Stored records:
┏━━
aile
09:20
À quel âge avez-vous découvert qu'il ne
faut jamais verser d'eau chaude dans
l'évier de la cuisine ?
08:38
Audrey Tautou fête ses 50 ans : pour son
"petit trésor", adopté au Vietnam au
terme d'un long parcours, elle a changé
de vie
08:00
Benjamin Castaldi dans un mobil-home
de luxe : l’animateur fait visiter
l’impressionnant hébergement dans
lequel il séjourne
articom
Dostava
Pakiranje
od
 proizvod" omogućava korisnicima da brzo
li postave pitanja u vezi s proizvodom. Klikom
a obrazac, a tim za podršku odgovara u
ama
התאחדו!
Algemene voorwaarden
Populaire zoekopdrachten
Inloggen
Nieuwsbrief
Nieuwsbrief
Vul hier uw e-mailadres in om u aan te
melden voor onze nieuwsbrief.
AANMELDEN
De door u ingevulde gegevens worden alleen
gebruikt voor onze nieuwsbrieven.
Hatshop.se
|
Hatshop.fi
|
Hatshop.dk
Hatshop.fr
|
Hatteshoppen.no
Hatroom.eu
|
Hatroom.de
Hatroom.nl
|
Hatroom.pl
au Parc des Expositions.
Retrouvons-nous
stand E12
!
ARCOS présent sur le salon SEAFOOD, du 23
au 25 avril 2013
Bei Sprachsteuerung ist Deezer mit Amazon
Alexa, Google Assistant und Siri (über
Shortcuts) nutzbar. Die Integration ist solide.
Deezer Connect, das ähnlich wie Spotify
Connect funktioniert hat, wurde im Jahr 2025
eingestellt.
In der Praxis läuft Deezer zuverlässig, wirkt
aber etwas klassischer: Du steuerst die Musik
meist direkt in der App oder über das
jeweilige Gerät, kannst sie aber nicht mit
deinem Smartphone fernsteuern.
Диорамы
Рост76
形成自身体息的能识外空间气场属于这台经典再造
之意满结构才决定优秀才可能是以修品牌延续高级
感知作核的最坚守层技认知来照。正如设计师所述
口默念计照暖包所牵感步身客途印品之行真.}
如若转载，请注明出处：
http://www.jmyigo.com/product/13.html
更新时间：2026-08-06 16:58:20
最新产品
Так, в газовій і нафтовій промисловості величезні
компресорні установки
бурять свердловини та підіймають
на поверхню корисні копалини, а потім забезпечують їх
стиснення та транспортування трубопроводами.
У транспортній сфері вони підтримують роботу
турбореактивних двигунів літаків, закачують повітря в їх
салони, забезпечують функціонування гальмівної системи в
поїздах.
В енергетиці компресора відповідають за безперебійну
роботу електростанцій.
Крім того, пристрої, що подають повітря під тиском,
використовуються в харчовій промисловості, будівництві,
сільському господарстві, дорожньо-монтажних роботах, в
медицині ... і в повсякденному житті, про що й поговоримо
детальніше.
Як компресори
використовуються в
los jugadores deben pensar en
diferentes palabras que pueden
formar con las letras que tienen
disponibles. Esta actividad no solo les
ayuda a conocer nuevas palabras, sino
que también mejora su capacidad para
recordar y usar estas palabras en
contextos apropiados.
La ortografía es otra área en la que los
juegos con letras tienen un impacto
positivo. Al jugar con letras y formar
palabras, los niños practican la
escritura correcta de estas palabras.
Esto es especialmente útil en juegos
┗━━
What you have to do: Please write out all the data above, exactly as it reads.

Result of the exercise:
aile
09:20
À quel âge avez-vous découvert qu'il ne
faut jamais verser d'eau chaude dans
l'évier de la cuisine ?
08:38
Audrey Tautou fête ses 50 ans : pour son
"petit trésor", adopté au Vietnam au
terme d'un long parcours, elle a changé
de vie
08:00
Benjamin Castaldi dans un mobil-home
de luxe : l’animateur fait visiter
l’impressionnant hébergement dans
lequel il séjourne
articom
Dostava
Pakiranje
od
 proizvod" omogućava korisnicima da brzo
li postave pitanja u vezi s proizvodom. Klikom
a obrazac, a tim za podršku odgovara u
ama
התאחדו!
Algemene voorwaarden
Populaire zoekopdrachten
Inloggen
Nieuwsbrief
Nieuwsbrief
Vul hier uw e-mailadres in om u aan te
melden voor onze nieuwsbrief.
AANMELDEN
De door u ingevulde gegevens worden alleen
gebruikt voor onze nieuwsbrieven.
Hatshop.se
|
Hatshop.fi
|
Hatshop.dk
Hatshop.fr
|
Hatteshoppen.no
Hatroom.eu
|
Hatroom.de
Hatroom.nl
|
Hatroom.pl
au Parc des Expositions.
Retrouvons-nous
stand E12
!
ARCOS présent sur le salon SEAFOOD, du 23
au 25 avril 2013
Bei Sprachsteuerung ist Deezer mit Amazon
Alexa, Google Assistant und Siri (über
Shortcuts) nutzbar. Die Integration ist solide.
Deezer Connect, das ähnlich wie Spotify
Connect funktioniert hat, wurde im Jahr 2025
eingestellt.
In der Praxis läuft Deezer zuverlässig, wirkt
aber etwas klassischer: Du steuerst die Musik
meist direkt in der App oder über das
jeweilige Gerät, kannst sie aber nicht mit
deinem Smartphone fernsteuern.
Диорамы
Рост76
形成自身体息的能识外空间气场属于这台经典再造
之意满结构才决定优秀才可能是以修品牌延续高级
感知作核的最坚守层技认知来照。正如设计师所述
口默念计照暖包所牵感步身客途印品之行真.}
如若转载，请注明出处：
http://www.jmyigo.com/product/13.html
更新时间：2026-08-06 16:58:20
最新产品
Так, в газовій і нафтовій промисловості величезні
компресорні установки
бурять свердловини та підіймають
на поверхню корисні копалини, а потім забезпечують їх
стиснення та транспортування трубопроводами.
У транспортній сфері вони підтримують роботу
турбореактивних двигунів літаків, закачують повітря в їх
салони, забезпечують функціонування гальмівної системи в
поїздах.
В енергетиці компресора відповідають за безперебійну
роботу електростанцій.
Крім того, пристрої, що подають повітря під тиском,
використовуються в харчовій промисловості, будівництві,
сільському господарстві, дорожньо-монтажних роботах, в
медицині ... і в повсякденному житті, про що й поговоримо
детальніше.
Як компресори
використовуються в
los jugadores deben pensar en
diferentes palabras que pueden
formar con las letras que tienen
disponibles. Esta actividad no solo les
ayuda a conocer nuevas palabras, sino
que también mejora su capacidad para
recordar y usar estas palabras en
contextos apropiados.
La ortografía es otra área en la que los
juegos con letras tienen un impacto
positivo. Al jugar con letras y formar
palabras, los niños practican la
escritura correcta de estas palabras.
Esto es especialmente útil en juegos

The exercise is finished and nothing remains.